With a sinking feeling, we came to realize our wooded playground was going to be erased. It didn’t seem possible and it made no sense.

It was 1960-something, and our dad tried to explain that he needed to make tillable every bit of farm ground that he possibly could.

That woods was our stage. Without any props at all, that woods could be a beautiful art studio to one sister, a country market to another, or a stage upon which to dance, while just a few steps away, old Davy Crockett and I battled off wild grizzly bear and mountain lion while making friends with the natives deep within this foreign land.

I had a cap gun and was not afraid to use it. We captured bugs and bad guys, collected leaves and wild flowers, and more than once we found a bushel and a peck of delicious mushrooms which we carried home for that evening’s feast.

A downed tree could be the scene of our latest play while doubling as our picnic table. I was too young to realize this was a rare and wonderful time and place.

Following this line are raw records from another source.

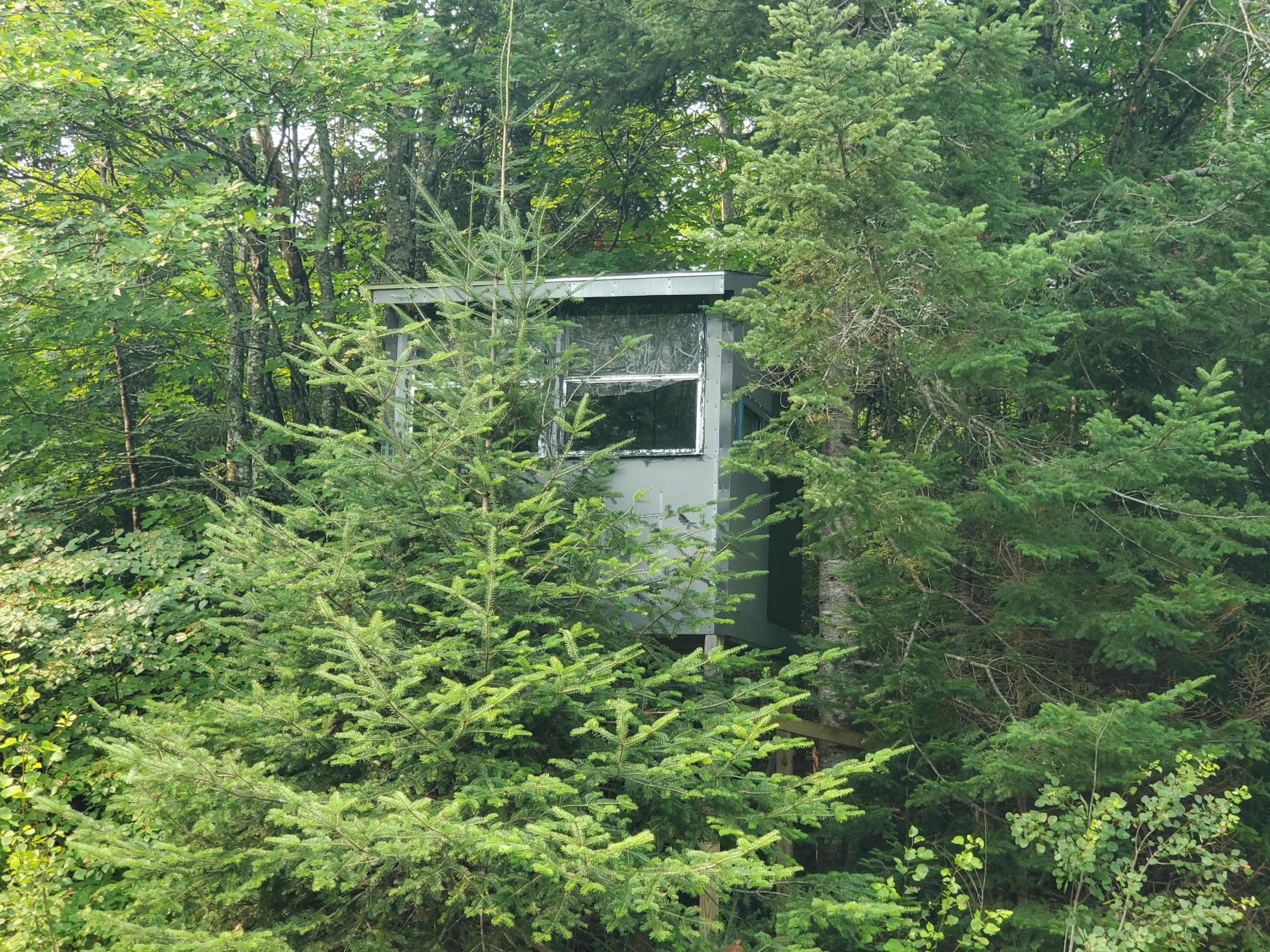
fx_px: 1908
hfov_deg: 36.8
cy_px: 476
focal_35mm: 52
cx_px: 635
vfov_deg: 28.0
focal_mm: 6
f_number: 2.4
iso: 80
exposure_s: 1/120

Later in life I was stunned to learn that for some, the only woods ever hiked was a national forest, a land far from home. For us, a short hike to our own paradise was always within view, and never far from our thoughts.

Between the morning and afternoon chore times, we had a limited bit of free time to call our own. Often I would bribe my sister to spend it all in the woods, which sometimes meant I had to bite the bullet of Barbie doll playtime with her in the house.

Why stay inside when, instead, trees were there for the climbing, serving as a look-out, when every snap of a twig could signal Apache just gunning for a fight. The birds, butterflies and wild rabbit became part of the setting, flushed out by bad guys, which served as a clue to their whereabouts.

So, the day the bulldozers and heavy equipment arrived, all false hope of hanging on to our woods was dashed. It was understood that a kid didn’t call the shots.

The trees and brush, knocked down and hauled away, became tillable acreage.

Every kid should be so lucky, if even for a few chapters of a lifetime, to know the depths of a woods, to call it home long enough that one day recalling it brings a sense of joy like no other.